■ **Exercise aim**:
Count the lines below that contain the word "estáticos", treating uppercase and lowercase as distinct, and give only the number.

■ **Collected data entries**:
···
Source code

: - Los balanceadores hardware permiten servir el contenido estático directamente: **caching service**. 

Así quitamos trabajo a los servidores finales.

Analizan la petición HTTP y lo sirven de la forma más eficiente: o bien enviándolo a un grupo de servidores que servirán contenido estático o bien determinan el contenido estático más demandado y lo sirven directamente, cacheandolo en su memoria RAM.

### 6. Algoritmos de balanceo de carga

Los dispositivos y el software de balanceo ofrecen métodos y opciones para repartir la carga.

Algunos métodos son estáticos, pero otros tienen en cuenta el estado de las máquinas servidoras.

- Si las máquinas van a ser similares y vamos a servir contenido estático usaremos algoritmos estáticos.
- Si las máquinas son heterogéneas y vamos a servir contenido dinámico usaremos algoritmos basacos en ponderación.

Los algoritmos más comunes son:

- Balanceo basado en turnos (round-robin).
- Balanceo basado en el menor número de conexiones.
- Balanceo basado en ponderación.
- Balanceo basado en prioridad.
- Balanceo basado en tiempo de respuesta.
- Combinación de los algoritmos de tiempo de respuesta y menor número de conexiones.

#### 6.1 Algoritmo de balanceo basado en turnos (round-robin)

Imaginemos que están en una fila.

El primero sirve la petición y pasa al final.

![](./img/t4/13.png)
···
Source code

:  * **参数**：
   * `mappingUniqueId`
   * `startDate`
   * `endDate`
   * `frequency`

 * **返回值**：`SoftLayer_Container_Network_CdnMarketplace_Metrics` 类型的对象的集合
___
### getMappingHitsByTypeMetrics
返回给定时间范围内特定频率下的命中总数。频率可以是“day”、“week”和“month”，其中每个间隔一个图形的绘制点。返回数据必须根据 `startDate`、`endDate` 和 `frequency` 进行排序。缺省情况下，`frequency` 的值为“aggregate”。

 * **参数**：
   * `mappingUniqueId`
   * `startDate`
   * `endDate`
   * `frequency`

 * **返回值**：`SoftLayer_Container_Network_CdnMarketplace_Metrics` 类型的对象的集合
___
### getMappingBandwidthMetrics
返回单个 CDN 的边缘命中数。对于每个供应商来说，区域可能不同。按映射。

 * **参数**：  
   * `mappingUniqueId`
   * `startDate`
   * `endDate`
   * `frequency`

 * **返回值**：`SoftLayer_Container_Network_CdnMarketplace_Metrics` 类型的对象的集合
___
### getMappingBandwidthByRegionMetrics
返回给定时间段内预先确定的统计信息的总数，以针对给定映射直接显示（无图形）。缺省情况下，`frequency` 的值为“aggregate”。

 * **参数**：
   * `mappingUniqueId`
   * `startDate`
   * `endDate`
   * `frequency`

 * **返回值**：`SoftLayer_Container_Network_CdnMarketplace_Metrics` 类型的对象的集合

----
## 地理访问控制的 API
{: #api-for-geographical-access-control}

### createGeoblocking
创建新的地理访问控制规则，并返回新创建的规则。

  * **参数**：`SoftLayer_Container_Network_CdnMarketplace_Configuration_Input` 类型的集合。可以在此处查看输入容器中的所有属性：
···
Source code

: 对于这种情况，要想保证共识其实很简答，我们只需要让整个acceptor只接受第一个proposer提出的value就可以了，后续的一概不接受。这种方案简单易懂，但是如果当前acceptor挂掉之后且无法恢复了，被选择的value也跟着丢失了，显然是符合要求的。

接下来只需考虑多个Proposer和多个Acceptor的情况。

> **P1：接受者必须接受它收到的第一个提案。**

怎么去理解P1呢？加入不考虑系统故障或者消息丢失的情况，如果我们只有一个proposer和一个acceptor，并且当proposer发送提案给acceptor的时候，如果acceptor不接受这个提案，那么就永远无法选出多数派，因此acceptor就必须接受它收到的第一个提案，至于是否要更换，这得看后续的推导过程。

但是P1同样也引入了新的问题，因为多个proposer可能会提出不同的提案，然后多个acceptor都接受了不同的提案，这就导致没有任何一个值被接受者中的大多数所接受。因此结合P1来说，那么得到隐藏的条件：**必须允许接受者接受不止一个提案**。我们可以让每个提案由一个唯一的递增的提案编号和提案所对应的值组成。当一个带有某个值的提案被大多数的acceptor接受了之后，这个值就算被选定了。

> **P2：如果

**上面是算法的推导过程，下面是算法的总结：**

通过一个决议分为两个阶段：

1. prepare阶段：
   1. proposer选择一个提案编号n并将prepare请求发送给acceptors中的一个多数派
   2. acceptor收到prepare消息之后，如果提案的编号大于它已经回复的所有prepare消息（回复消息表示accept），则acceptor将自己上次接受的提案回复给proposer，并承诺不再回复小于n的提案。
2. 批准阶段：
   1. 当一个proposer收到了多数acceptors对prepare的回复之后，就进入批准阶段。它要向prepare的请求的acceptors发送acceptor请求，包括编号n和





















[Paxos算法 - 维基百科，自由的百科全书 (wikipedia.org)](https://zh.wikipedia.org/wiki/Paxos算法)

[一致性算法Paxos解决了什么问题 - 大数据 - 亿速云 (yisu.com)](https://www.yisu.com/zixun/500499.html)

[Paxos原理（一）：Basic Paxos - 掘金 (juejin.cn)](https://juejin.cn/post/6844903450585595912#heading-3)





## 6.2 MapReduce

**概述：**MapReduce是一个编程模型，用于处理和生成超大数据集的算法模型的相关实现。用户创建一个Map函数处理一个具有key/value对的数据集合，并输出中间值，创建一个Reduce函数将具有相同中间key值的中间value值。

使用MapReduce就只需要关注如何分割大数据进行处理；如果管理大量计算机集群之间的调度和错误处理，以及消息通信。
···
■ **Response area**:
2